WORK INSTRUCTIONS:
[A] In the passage below about the missing GStreamer SRT elements, which bundle holds the SRT set of elements?
[B] Continue the passage below about the missing GStreamer SRT elements on macOS from the point where it ends.

PASSAGE TO READ:
:::

A collection of ideas and experiences in Software Development by Rafael Caricio.

Today I was working on a project that uses GStreamer and reads content in using SRT protocol on my macOS. The SRT elements could not be found in my system after installing GStreamer using Homebrew. I’ve installed all the GStreamer sub-packages from Homebrew.

$ brew install gstreamer gst-plugins-base \
    gst-plugins-good gst-plugins-bad \
    gst-plugins-ugly gst-libav \
    gst-rtsp-server gst-editing-services

Still, I could not find the strsrc element, for example.

$ gst-launch-1.0 -v srtsrc uri="srt://127.0.0.1:7001" ! fakesink
WARNING: erroneous pipeline: no element "srtsrc"

For some reason, not clear to me at the time, I did not have the plugin installed. This triggered me to look at the source code of GStreamer to find how the element is enabled. I know that GStreamer contains many plugins that depend on different third-party libraries. The SRT set of elements, resides in the gst-plugins-bad bundle. Then it was clear to me that the SRT elements are only compiled if the libsrt is available in the host system at compilation time.

:::

INFORMATION SHOWN:
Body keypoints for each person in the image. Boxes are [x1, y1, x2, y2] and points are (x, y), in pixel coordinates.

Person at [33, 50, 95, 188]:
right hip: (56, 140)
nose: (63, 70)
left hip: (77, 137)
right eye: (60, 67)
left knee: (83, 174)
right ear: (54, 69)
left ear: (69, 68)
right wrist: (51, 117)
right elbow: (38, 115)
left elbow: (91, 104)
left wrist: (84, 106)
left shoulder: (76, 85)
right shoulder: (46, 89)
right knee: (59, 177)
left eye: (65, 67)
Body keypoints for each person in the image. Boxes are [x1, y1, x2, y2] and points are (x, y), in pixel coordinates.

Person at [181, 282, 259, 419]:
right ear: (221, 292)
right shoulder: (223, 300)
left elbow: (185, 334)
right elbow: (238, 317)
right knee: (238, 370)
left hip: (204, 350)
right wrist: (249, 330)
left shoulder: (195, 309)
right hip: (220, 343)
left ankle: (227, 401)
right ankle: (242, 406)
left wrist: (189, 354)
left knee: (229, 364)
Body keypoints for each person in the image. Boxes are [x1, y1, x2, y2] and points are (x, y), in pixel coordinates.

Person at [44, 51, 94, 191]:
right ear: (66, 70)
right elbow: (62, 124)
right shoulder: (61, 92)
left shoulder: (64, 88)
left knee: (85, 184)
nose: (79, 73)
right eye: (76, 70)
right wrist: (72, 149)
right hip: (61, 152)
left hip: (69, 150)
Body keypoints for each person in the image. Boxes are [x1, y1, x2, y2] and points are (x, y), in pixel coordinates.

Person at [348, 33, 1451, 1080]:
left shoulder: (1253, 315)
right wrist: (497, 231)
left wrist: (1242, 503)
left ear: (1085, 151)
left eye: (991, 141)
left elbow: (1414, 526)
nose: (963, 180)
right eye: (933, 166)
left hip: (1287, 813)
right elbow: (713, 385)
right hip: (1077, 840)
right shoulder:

:::

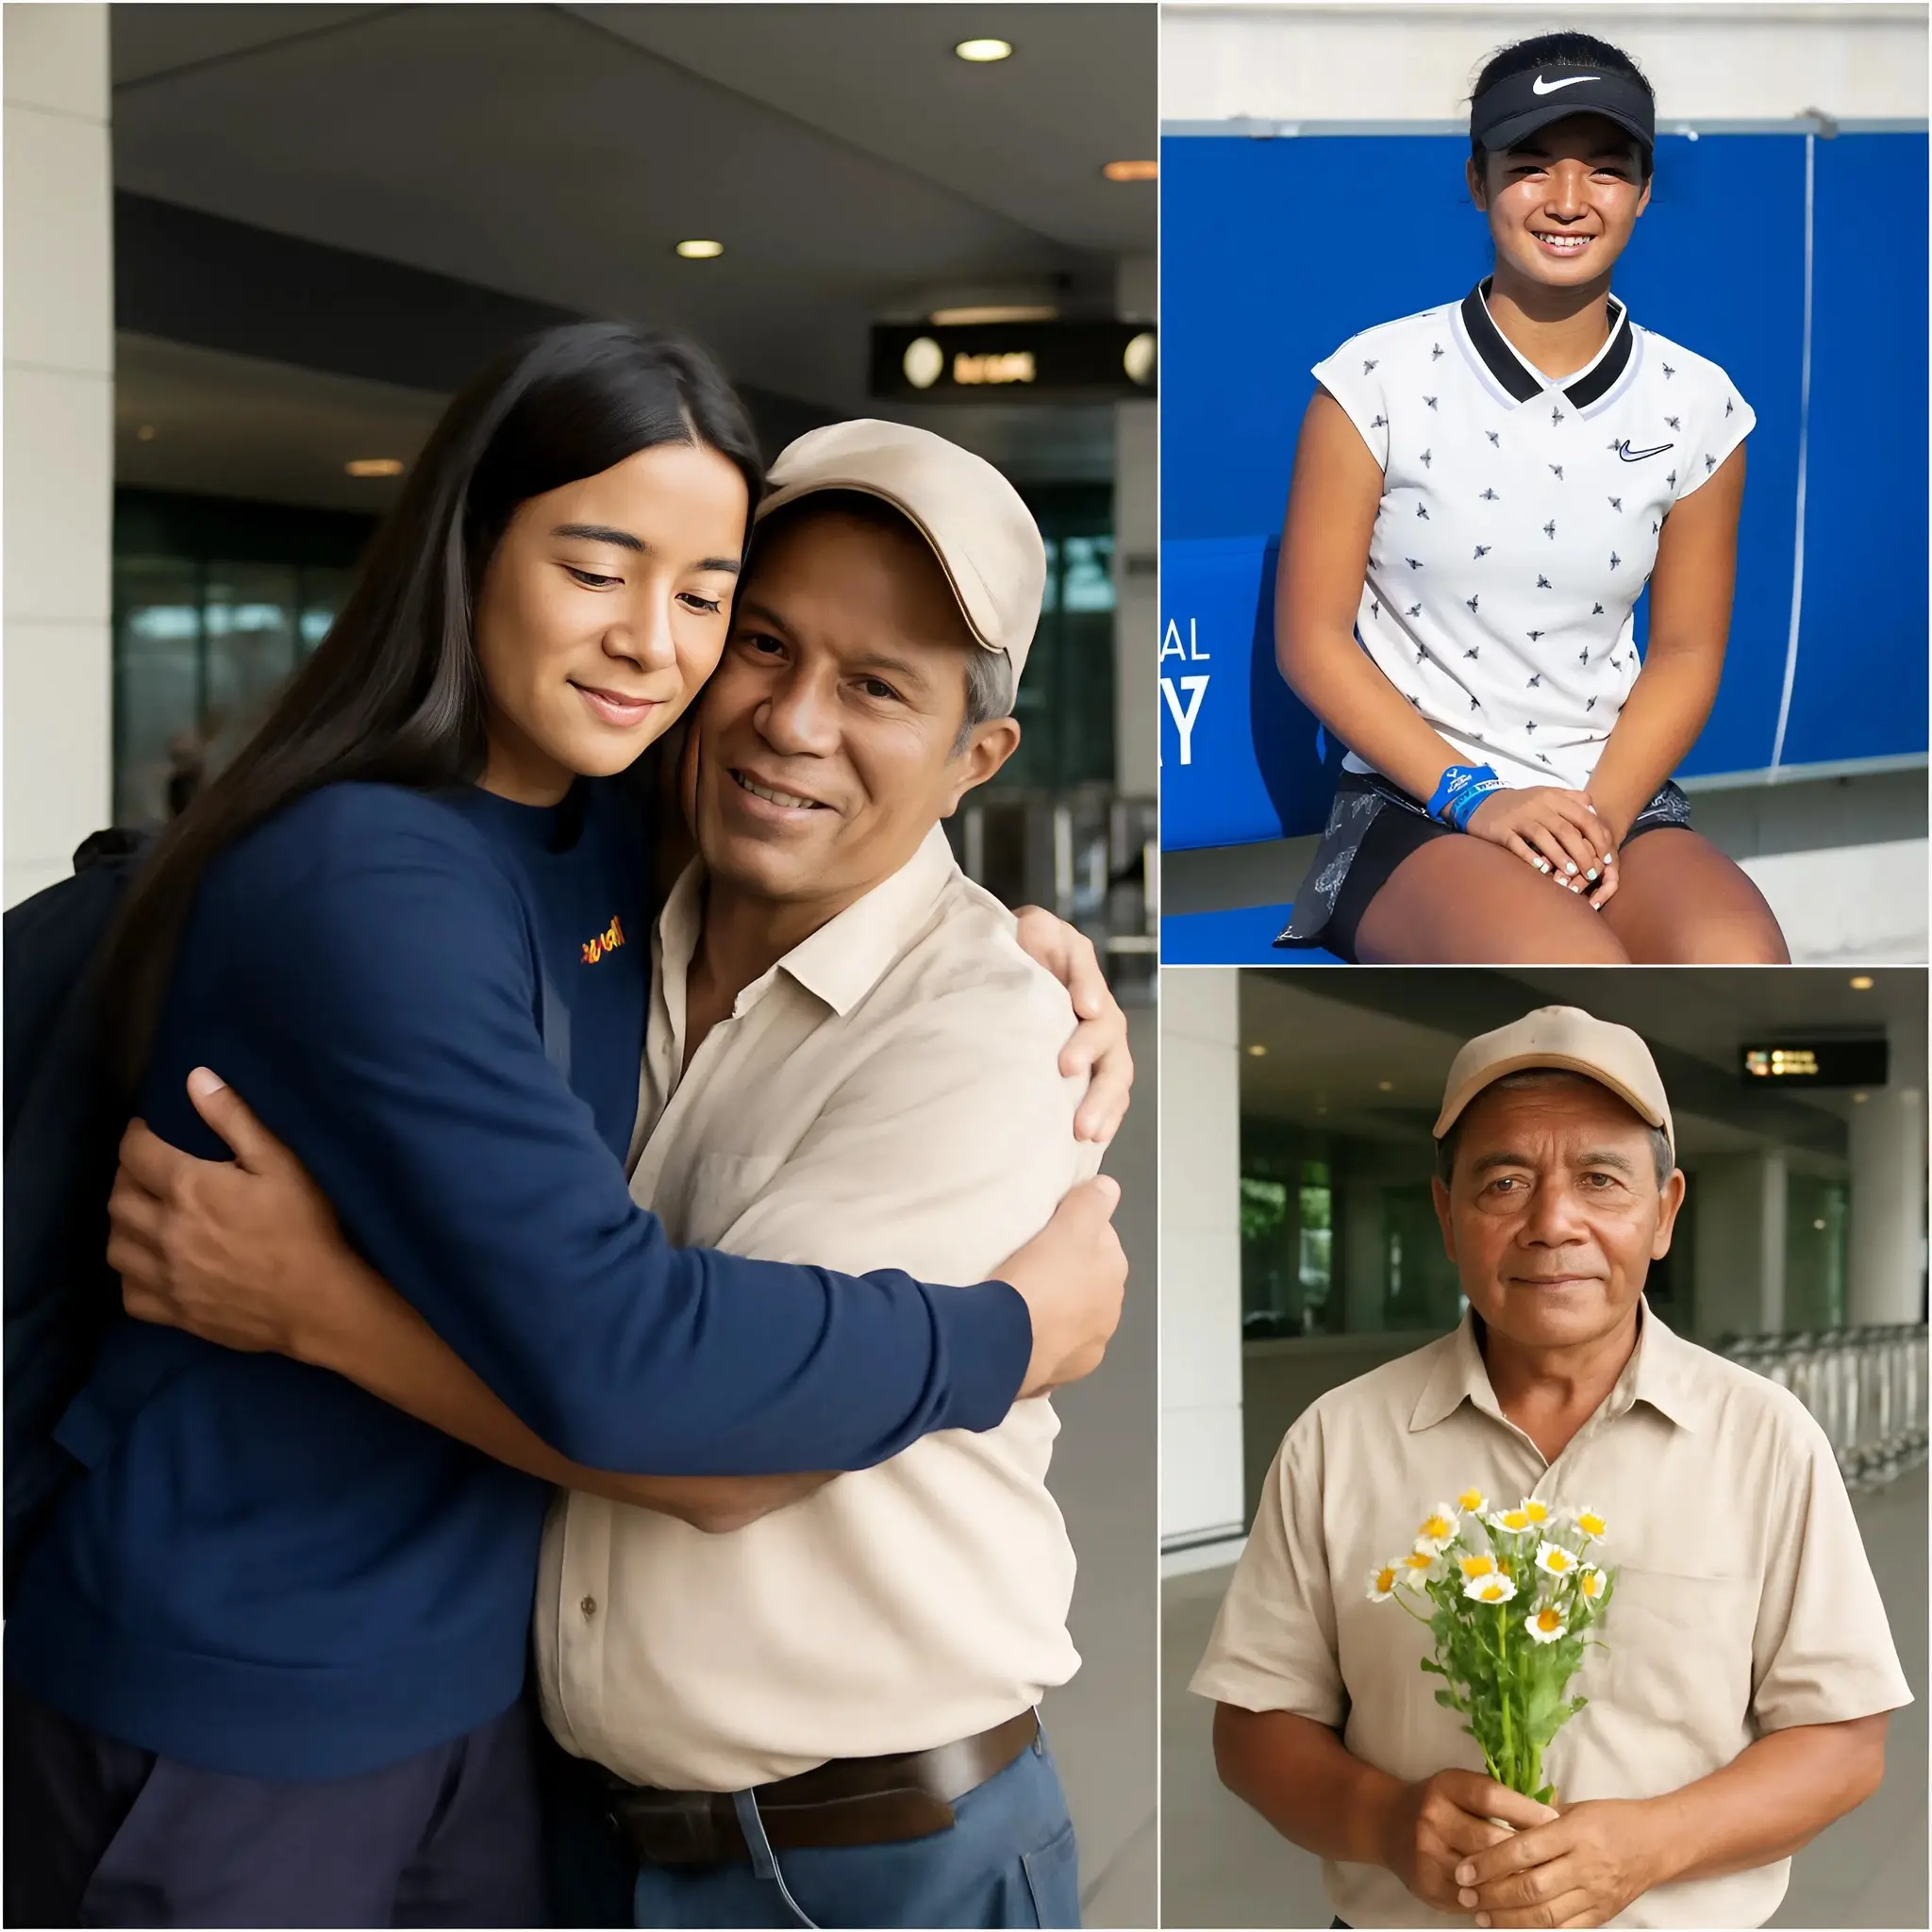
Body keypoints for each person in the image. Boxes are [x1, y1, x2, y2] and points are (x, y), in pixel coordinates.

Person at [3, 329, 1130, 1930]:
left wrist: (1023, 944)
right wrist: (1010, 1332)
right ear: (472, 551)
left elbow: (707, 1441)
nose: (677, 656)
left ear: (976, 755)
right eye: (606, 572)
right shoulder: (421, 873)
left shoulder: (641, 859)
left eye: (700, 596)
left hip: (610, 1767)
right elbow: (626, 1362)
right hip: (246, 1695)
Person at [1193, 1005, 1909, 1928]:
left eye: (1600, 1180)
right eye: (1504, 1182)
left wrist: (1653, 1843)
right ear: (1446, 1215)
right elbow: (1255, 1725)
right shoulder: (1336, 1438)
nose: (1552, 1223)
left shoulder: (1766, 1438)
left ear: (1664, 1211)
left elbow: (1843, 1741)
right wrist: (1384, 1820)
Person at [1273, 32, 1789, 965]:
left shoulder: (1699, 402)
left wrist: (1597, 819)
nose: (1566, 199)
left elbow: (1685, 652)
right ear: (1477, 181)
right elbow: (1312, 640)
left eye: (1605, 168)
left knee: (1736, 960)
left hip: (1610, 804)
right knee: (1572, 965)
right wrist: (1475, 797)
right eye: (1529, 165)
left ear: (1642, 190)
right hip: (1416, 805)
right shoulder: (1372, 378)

:::

TASK-BY-TASK RESULTS:
[A] gst-plugins-bad

[B]
Ok, now I know what might be causing the SRT plugin to not be available on my GStreamer’s brew installation. In order to confirm that, I checked the Homebrew formula for its dependencies.

libsrt is not listed as dependency of the gst-plugins-bad bundle

As I was guessing, libsrt is not a dependency of that formula. This means that the meson configuration we saw earlier is not letting the SRT plugin in the compilation process.

The fix

We need to modify the gst-plugins-bad formula locally and then install from source.

First, we uninstall the gst-plugins-bad formula.

$ brew rm gst-plugins-bad

Then we can edit our local formula to add the libsrt dependency. This is not strictly required, as we could just install libsrt manually and then recompile from source. But we will add here anyway, so we make sure we will not override this next time the package update. The following command will open your default editor as defined in the EDITOR environment variable.

$ brew edit gst-plugins-bad 

Add the line below to the dependency list:

depends_on "srt"

We now install the package from source.

$ brew reinstall --build-from-source gst-plugins-bad

That's it. Now you should have the SRT plugin installed and all its elements will be available in your system. We can double-check that by inspecting the one element, like the srtsrc.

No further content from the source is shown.